(Quoted passage)

Appellants appeared in
the Cape Town Regional Court on a charge of contravening section 20
read with sections 1, 82(a) and 90 of Act
No. 56 of 1986
(colloquially referred to as illicit diamond buying or IDB).
They pleaded not guilty, but were found guilty
and sentenced to a
fine of R8 000,00 or 18 months imprisonment plus 2 years imprisonment
suspended for 5 years on condition that
the Appellants were not again
found guilty of a similar offence during that period.
2.
Appellants appeal against
their conviction.
3.
It is common cause that
the Appellants were caught by means of a police trap or undercover
operation.
4.
The fundamental issue in
this appeal is the application of section 252A of the Criminal
Procedure Act, No. 56 of 1977 (“CPA”),
which deals with traps and
undercover operations.   Section 252A was introduced into
the CPA  by way of an amendment
and came into effect on 29
November 1996.  The date of the offence was 18 April 2000.
5.
At the hearing, the
magistrate conducted a trial within a trial to decide whether the
evidence relating to the police trap ought to
be admitted or
excluded.   He held that the evidence was admissible.
6.
The appellants contend
that
a.
the trapping operation
did not accord with the guidelines applicable to such traps;
b.
the police went further
than permitted in terms of the statute;
c.
the evidence arising from
the trap ought to have been excluded;
d.
without that evidence,
the State case against them would fail, and that they should have
been acquitted.
7.
It appears to me that the
last of these contentions is correct.  Virtually the entire case
against the appellants consists of
evidence gleaned from the police
trap.  In the absence of that evidence, there would be nothing
to sustain a conviction.
8.
Accordingly, one must
examine the first three contentions.
APPROACH
TO THE EVIDENCE
9.
Before doing so, there is
a preliminary issue which bedevils this case.  In his judgment
as to the admissibility of the evidence
of the police trap, the
magistrate stated as follows:
“
Die Hof gaan nie op
hierdie stadium ‘n gedetailleerde redes verskaf vir sy bevinding
nie, aangesien dit sou vereis dat die Hof ‘n
oordeel sou moes vel
oor sekere getuie, getuies se geloofwaardigheid.  Gedetailleerde
redes sal later gegee word indien nodig.

(End Quoted passage)
(Data extract)

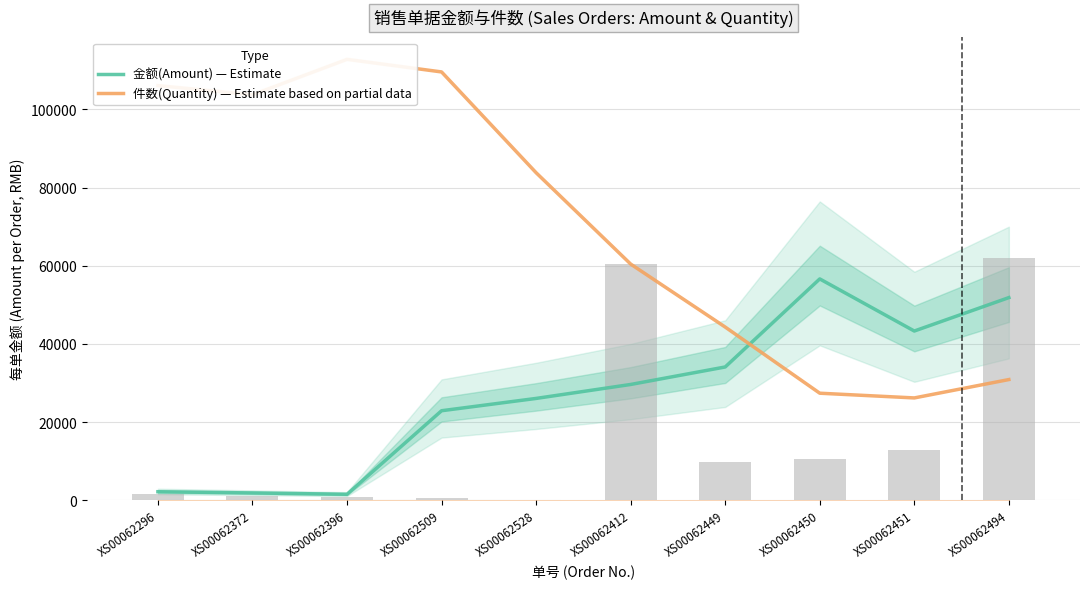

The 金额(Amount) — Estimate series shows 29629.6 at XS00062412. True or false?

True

(End Data extract)
(Data extract)

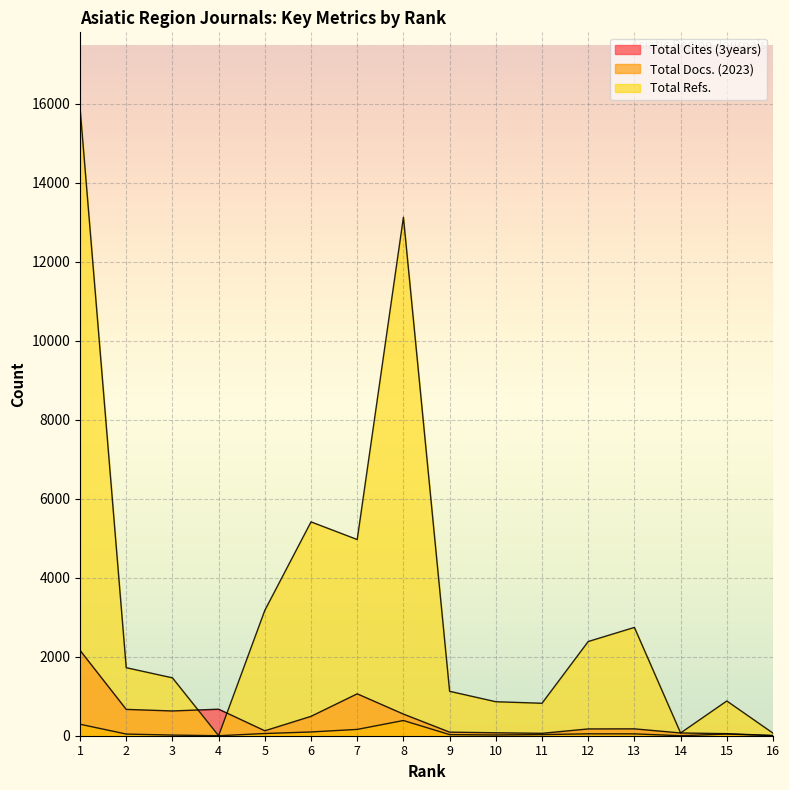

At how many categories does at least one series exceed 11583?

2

(End Data extract)
(Data extract)

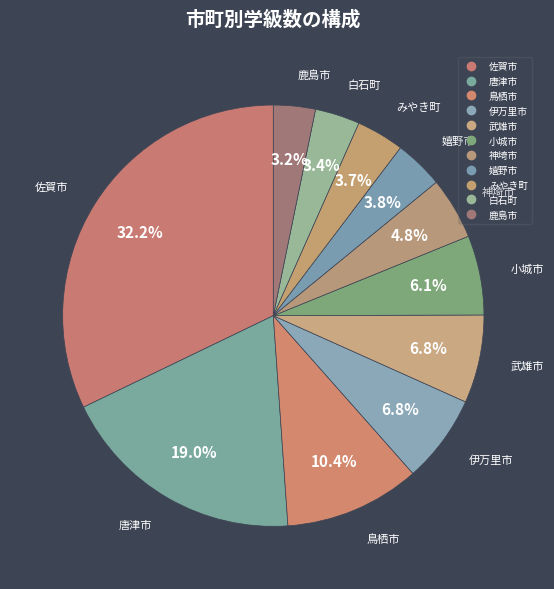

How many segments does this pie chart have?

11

(End Data extract)

# About this exercise
Please state the date on which section 252A came into effect, according to the appeal judgment. The listing has no connection to the appeal judgment.

# The completed task
29 November 1996